I believe in toasting the Crown, for it connects the present with the past. I am a firm believer that you can't know where you're going unless you know where you've been. How silly would it be if PPCLI became CLI and RCR became CR. The Queen as our 'head of state' is a figurehead and not a sovereign, keep the Queen and our traditions.


----------



## Scott (9 Jul 2007)

> Should the toast to the Queen be omitted from Mess Dinner's



NO!


----------



## BernDawg (9 Jul 2007)

Scott:  You beat me to it but I'll add mine any way.

[size=10pt]NO!!


----------



## Cardstonkid (9 Jul 2007)

The average Canadian has little or no use for the Monarchy. Swearing an oath to the queen and her heirs is a debasing of what a personal oath is. (i.e. a personal oath is a commitment of loyalty that gives one no choice but to serve the interests of the individual the oath was made to. Since the Queen nol onger rules or pays wages she is now only a symbol and metaphor of the "law;" she is no longer really a candidate for a personal oath.) 


All that being said Canada has a Queen at its head and there is no appetite in Canada to change this immutable fact. So until the fine people of Canada make a change I will stand and toast the Queen and swear an oath of personal allegiance, because that is the price of being a Canadian soldier and citizen.
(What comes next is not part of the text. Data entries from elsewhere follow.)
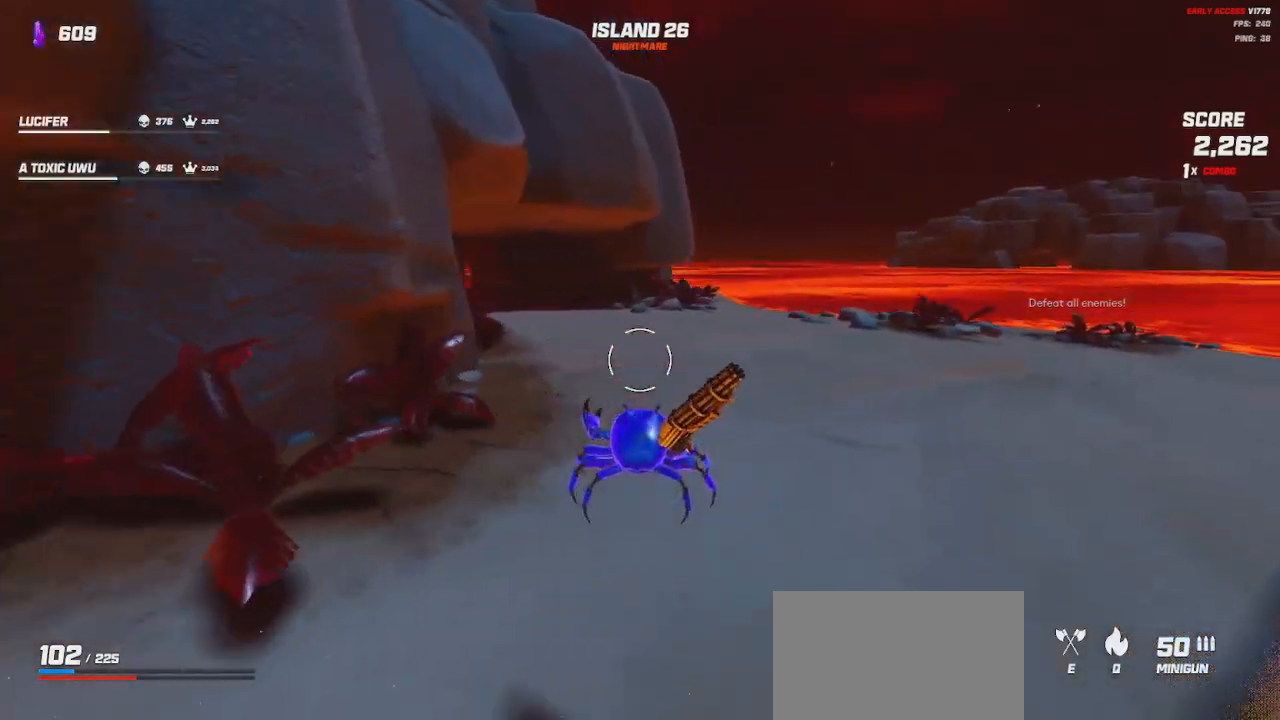
{"keys": ["d", "shift", "w"], "mouse": [], "events": [[84, "d", "up"], [317, "space", "down"], [417, "space", "up"], [434, "d", "down"]]}
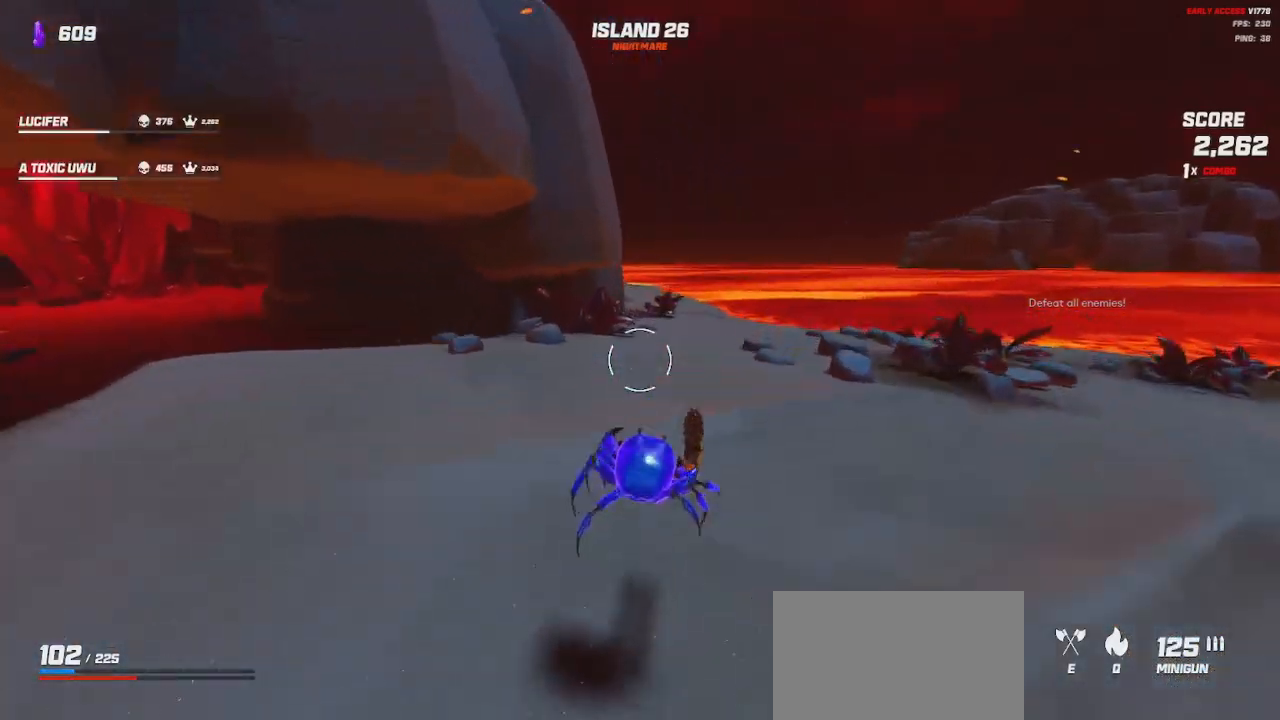
{"keys": ["d", "shift", "w"], "mouse": [], "events": [[67, "space", "down"], [150, "space", "up"]]}
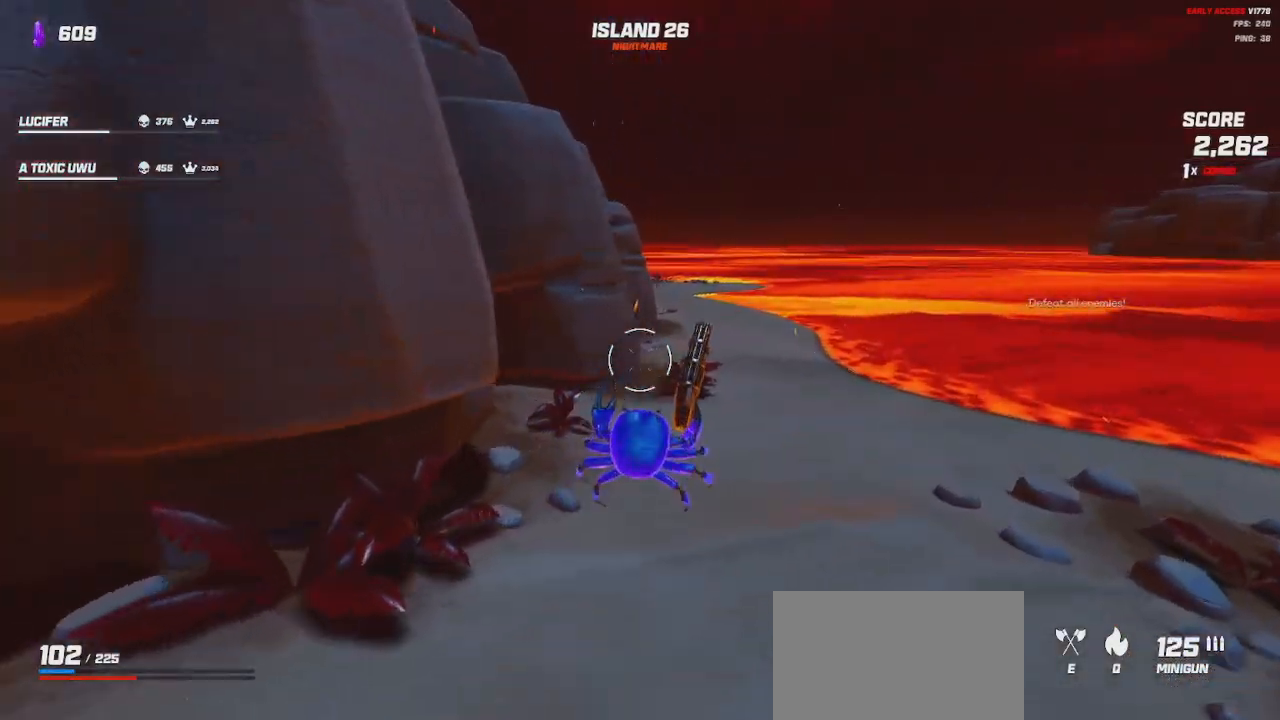
{"keys": ["shift", "w"], "mouse": [], "events": [[250, "d", "up"]]}
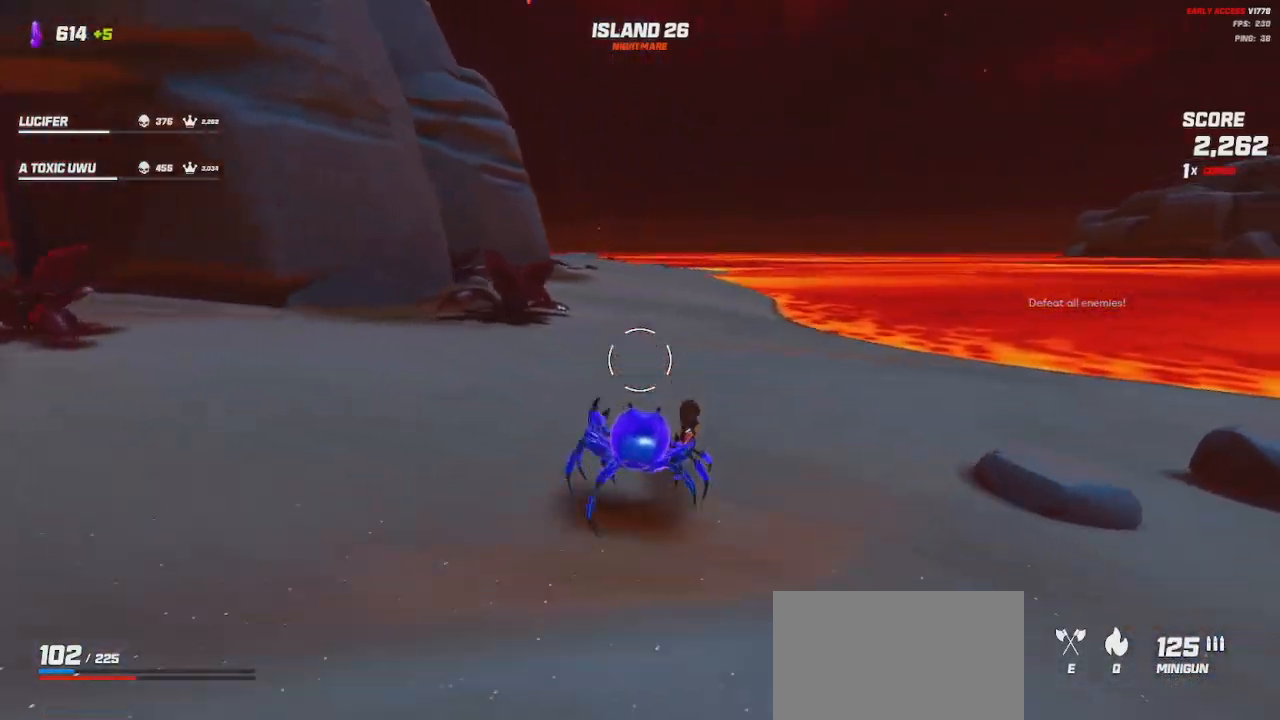
{"keys": ["d", "shift", "space", "w"], "mouse": [], "events": [[100, "space", "down"], [217, "space", "up"], [417, "d", "down"], [484, "space", "down"]]}
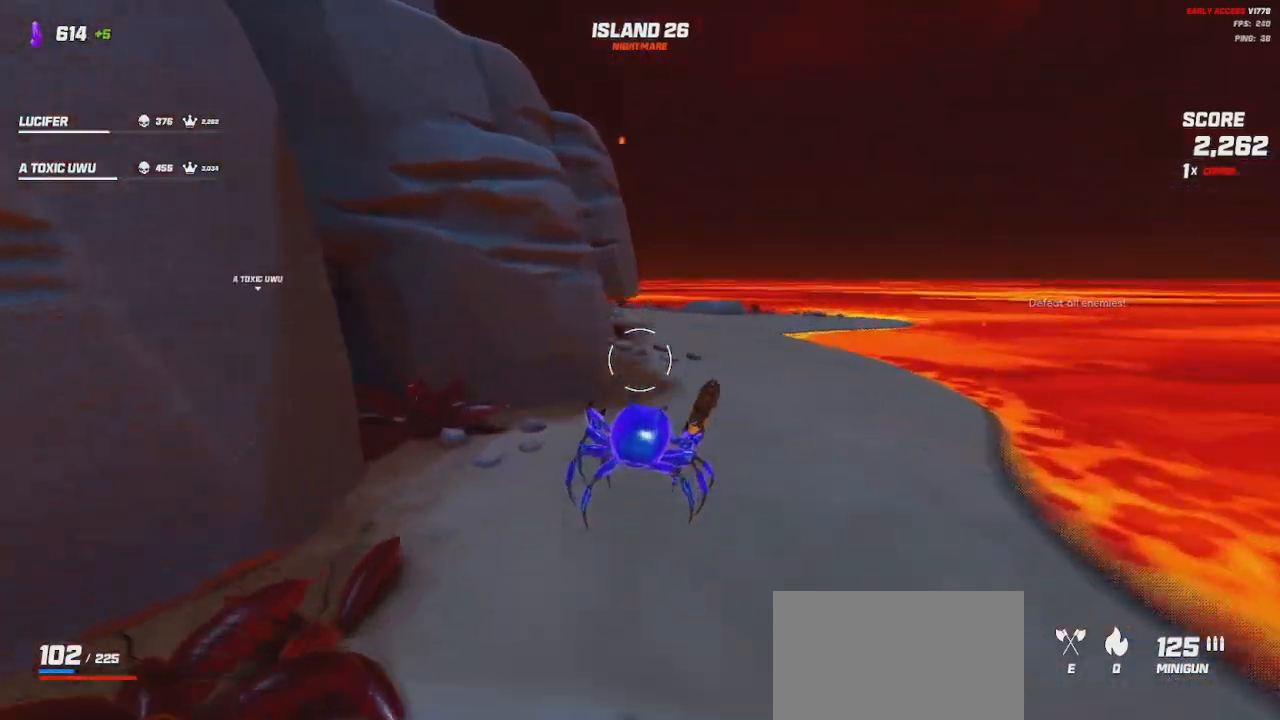
{"keys": ["d", "shift", "w"], "mouse": [], "events": [[100, "space", "up"]]}
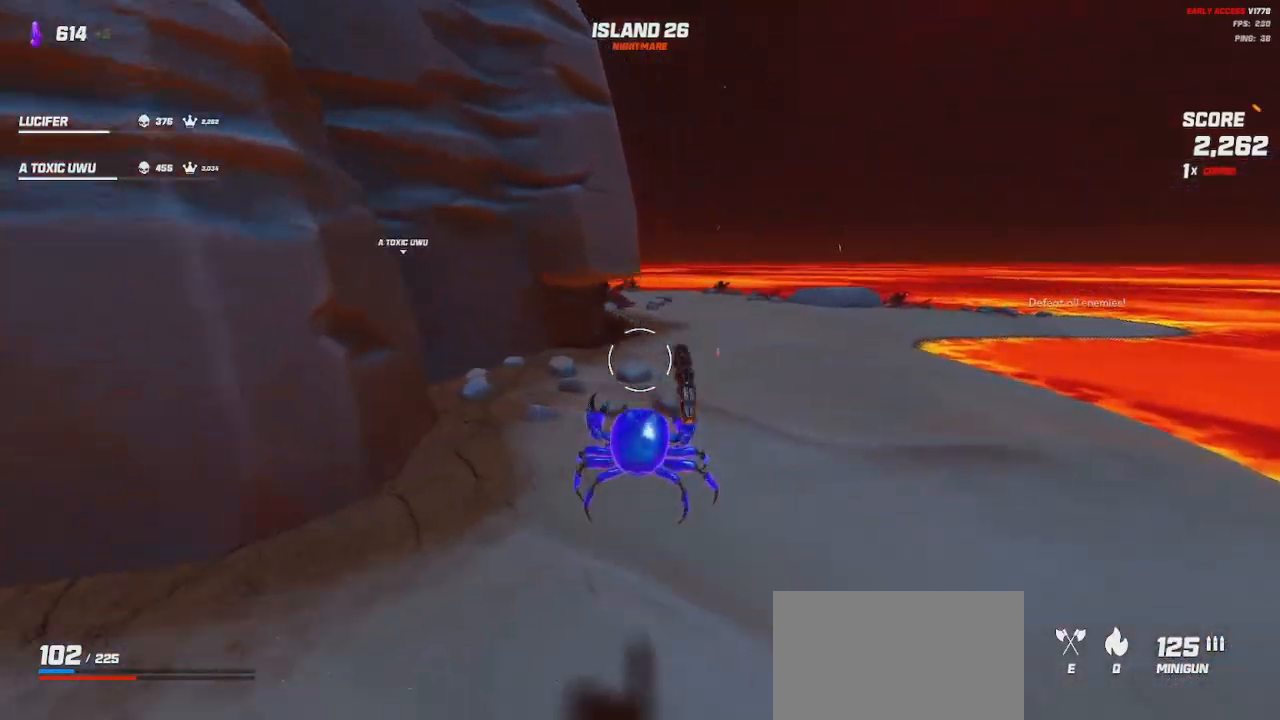
{"keys": ["d", "shift", "space", "w"], "mouse": [], "events": [[267, "space", "down"], [384, "space", "up"], [500, "space", "down"]]}
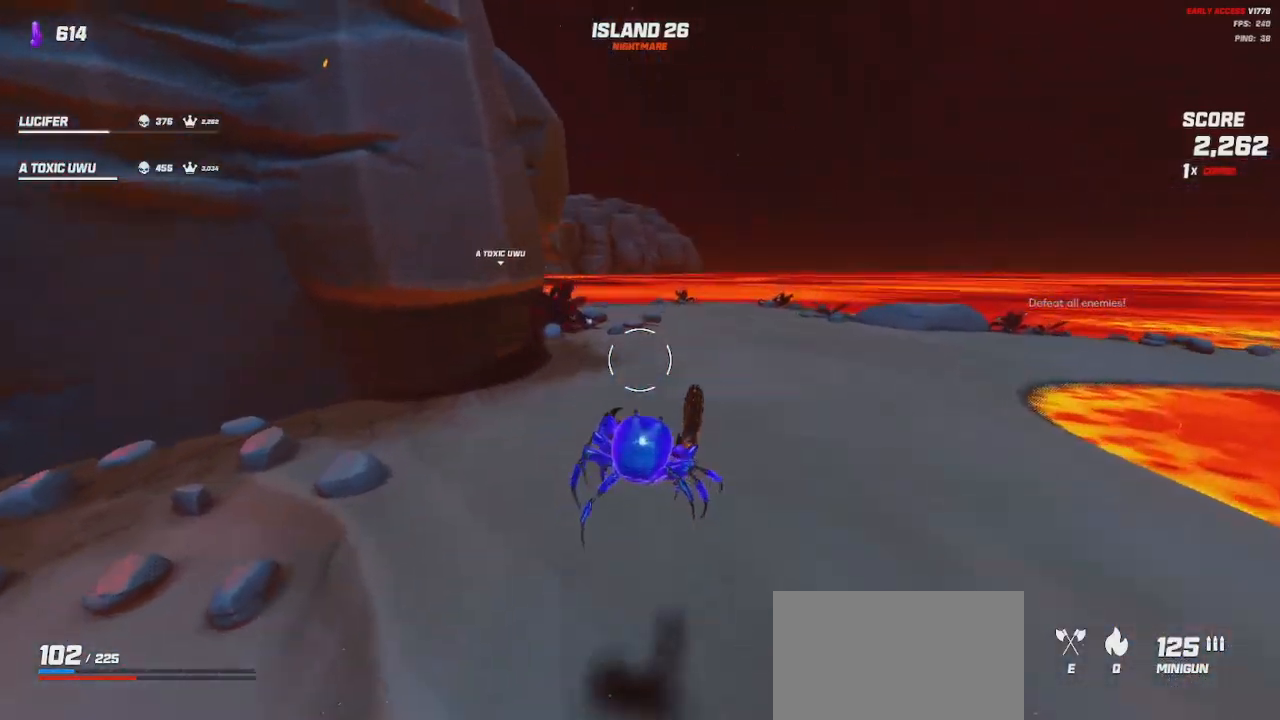
{"keys": ["d", "shift", "w"], "mouse": [], "events": [[217, "space", "up"]]}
Even if Canada were to decline the next King as head of State it would still be prudent to maintain the tradition of the monarchy sans personal oaths in the military. Traditions cannot be purchased and to throw them away is dangerous.

 I'll duck now as there is sure to be some incoming fire.


----------



## armyvern (9 Jul 2007)

Cardstonkid said:
			
		

> The average Canadian has little or no use for the Monarchy.* Swearing an oath to the queen and her heirs is a debasing of what a personal oath is. * (i.e. a personal oath is a commitment of loyalty that gives one no choice but to serve the interests of the individual the oath was made to. Since the Queen nol onger rules or pays wages she is now only a symbol and metaphor of the "law;" she is no longer really a candidate for a personal oath.)



In your opinion, obviously there are many of us who disagree with you.

"For Queen _and_ Country."


----------



## a_majoor (9 Jul 2007)

Although HM happens to live out of the country, she is in title and in fact the Queen of Canada. As a Sovereign person things like nationality don't apply.

An oath to the Queen also stresses the apolitical nature of the Armed Forces. We are not swearing oaths or pledging allegiance to a political figure but to an enduring embodiment of the State who stands outside of the political realm. In the United States the military swears their oath to the Constitution for many of the same reasons.


----------



## Cardstonkid (11 Jul 2007)

a_majoor said:
			
		

> Although HM happens to live out of the country, she is in title and in fact the Queen of Canada. As a Sovereign person things like nationality don't apply.
> 
> An oath to the Queen also stresses the apolitical nature of the Armed Forces. We are not swearing oaths or pledging allegiance to a political figure but to an enduring embodiment of the State who stands outside of the political realm. In the United States the military swears their oath to the Constitution for many of the same reasons.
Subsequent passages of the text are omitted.